The 50-year-old has been on a decades-long quest to find closure after she was torn from her mother at birth.

"I am very satisfied, it is a great start," she told AFP while travelling home from the royal residence in Brussels where Francis addressed political and civil society leaders as part of a three-day visit.

"We are being recognised as victims and that is very important".

Soens was adopted by a Belgian couple in 1974, shortly after her birth in northern France to a woman who opted to remain anonymous under a system known as delivering "under X".

Fifty years later, she is still trying to understand how her biological mother -- a teenager at the time -- was taken by nuns from Lommel in Belgium to Dunkirk, more than 200 kilometres (120 miles) away, to deliver a baby she would never see again.

A first step was to try to track down her birth mother. With the help of a victim support group, she located her in Belgium's Dutch-speaking Flanders, where she herself lives.

But her offer to meet was turned down, in a letter sent via a lawyer.

"Maybe she is afraid," Soens told AFP in an interview at her home in the Flemish town of Kuurne earlier this week.

"After the birth, she was told the baby was dead, and she likely never told her new family about this pregnancy at the age of 16 -- it's just too hard," she said.

Church 'apology' 

In 2023, the Flemish newspaper Het Laatste Nieuws published the hard-hitting testimony of multiple victims of forced adoption, including a mother whose newborn had been taken from her.

The paper's investigation estimated that Belgian nuns had been involved in around 30,000 such cases between 1945 and the 1980s.

Most of the births were in Belgium, but 3,000 to 4,000 pregnant women were taken to France, according to Binnenlands Geadopteerd, a support group for the victims of forced adoptions.

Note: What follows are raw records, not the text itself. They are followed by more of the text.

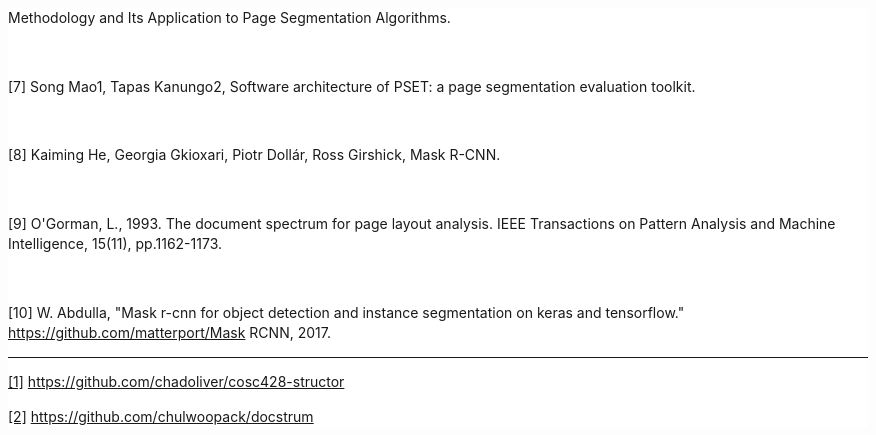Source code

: Methodology and Its Application to Page Segmentation Algorithms.

 

[7] Song Mao1, Tapas Kanungo2, Software architecture of PSET: a page segmentation evaluation toolkit.

 

[8] Kaiming He, Georgia Gkioxari, Piotr Dollár, Ross Girshick, Mask R-CNN.

 

[9] O'Gorman, L., 1993. The document spectrum for page layout analysis. IEEE Transactions on Pattern Analysis and Machine Intelligence, 15(11), pp.1162-1173.

 

[10] W. Abdulla, "Mask r-cnn for object detection and instance segmentation on keras and tensorflow." https://github.com/matterport/Mask RCNN, 2017.

* * * * *

[[1]](#_ftnref1) https://github.com/chadoliver/cosc428-structor

[[2]](#_ftnref2) https://github.com/chulwoopack/docstrum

There, the "under X" system erases all filial link between mother and child.

Most cases involved young, unmarried women -- some of them victims of rape or incest -- whose parents wanted their pregnancy kept under wraps.

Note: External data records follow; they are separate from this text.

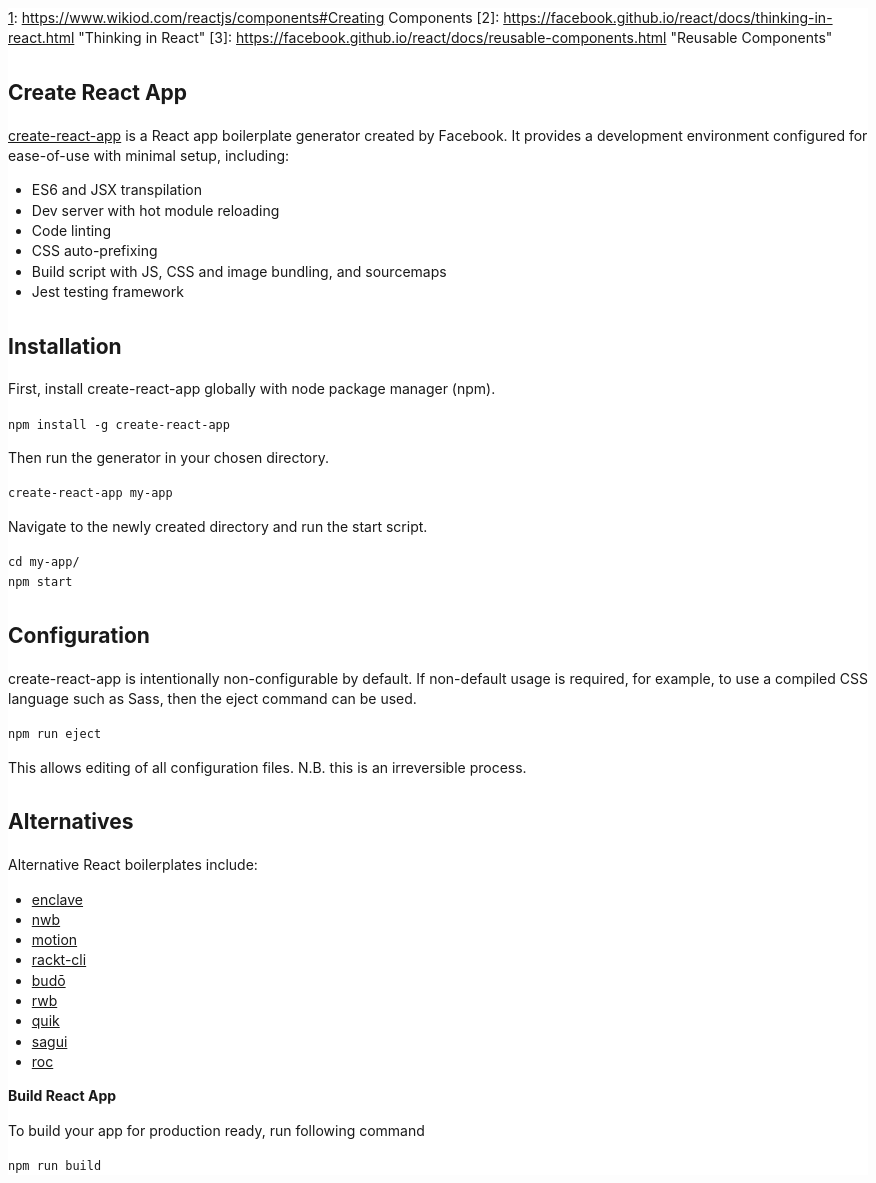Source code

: 
  [1]: https://www.wikiod.com/reactjs/components#Creating Components
  [2]: https://facebook.github.io/react/docs/thinking-in-react.html "Thinking in React"
  [3]: https://facebook.github.io/react/docs/reusable-components.html "Reusable Components"

## Create React App
[create-react-app](https://github.com/facebookincubator/create-react-app) is a React app boilerplate generator created by Facebook.  It provides a development environment configured for ease-of-use with minimal setup, including:

* ES6 and JSX transpilation
* Dev server with hot module reloading
* Code linting
* CSS auto-prefixing
* Build script with JS, CSS and image bundling, and sourcemaps
* Jest testing framework

Installation
------------
First, install create-react-app globally with node package manager (npm).

    npm install -g create-react-app

Then run the generator in your chosen directory.

    create-react-app my-app

Navigate to the newly created directory and run the start script.

    cd my-app/
    npm start

Configuration
-------------
create-react-app is intentionally non-configurable by default.  If non-default usage is required, for example, to use a compiled CSS language such as Sass, then the eject command can be used.

    npm run eject

This allows editing of all configuration files. N.B. this is an irreversible process.

Alternatives
------------
Alternative React boilerplates include:

* [enclave](https://github.com/eanplatter/enclave)
* [nwb](https://github.com/insin/nwb)
* [motion](https://github.com/motion/motion)
* [rackt-cli](https://github.com/mzabriskie/rackt-cli)
* [budō](https://github.com/mattdesl/budo)
* [rwb](https://github.com/petehunt/rwb)
* [quik](https://github.com/satya164/quik)
* [sagui](https://github.com/saguijs/sagui)
* [roc](https://github.com/rocjs/roc)

**Build React App**

To build your app for production ready, run following command

    npm run build


  [1]: https://facebook.github.io/react/docs/jsx-in-depth.html
  [1]: https://github.com/facebook/react/issues/5677#issuecomment-165125151
  [1]: https://codepen.io/sunnykgupta/pen/mRPxdo?editors=1010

The parents would contact Church officials, who provided the link to families wishing to adopt.

"We see how the bitter fruit of wrongdoing and criminality was mixed in with what was unfortunately the prevailing view in all parts of society at that time," Pope Francis said in Brussels.

The Belgian conference of bishops has formally apologised on several occasions over the scandal -- when it first erupted in 2015 and again last year.

It has said it would welcome an outside investigation to ensure full accountability, but none has so far taken place.

In her search for her roots, Soens had the support of her adoptive parents.

They were convinced, she says, that they were doing the right thing by taking in an unwanted baby.

They showed her documents from 1974 including her birth certificate mentioning her adoption and change of name, and a bill from the private clinic where she was born.

'Every day counts' 

After they passed away some 20 years ago, she ramped up her efforts.

"I don't want to hurt anyone, I just want the truth," she said, while acknowledging her "anger towards the Church, the nuns and the clinic" who all played a role.

On Friday Soens was among the guests for the pope's speech at Laeken palace, where he also reaffirmed that the Catholic Church must "seek forgiveness" for the scourge of child sexual abuse.

At one point she and two fellow "adoptees" had hopes of an audience with the pope, but Church authorities chose to focus on bringing Francis face to face with a group of about 15 individuals who suffered clerical sex abuse as minors.

A poor decision in the view of Debby Mattys, who co-founded the Binnenlands Geadopteerd group and is pressing for access to clerical archives.

"The Church can help us find solutions to bring birth parents together with the children who were taken from them," said the 57-year-old -- herself a victim of forced adoption in the 1960s.

"It is truly urgent, because our parents are already getting old. Every day counts."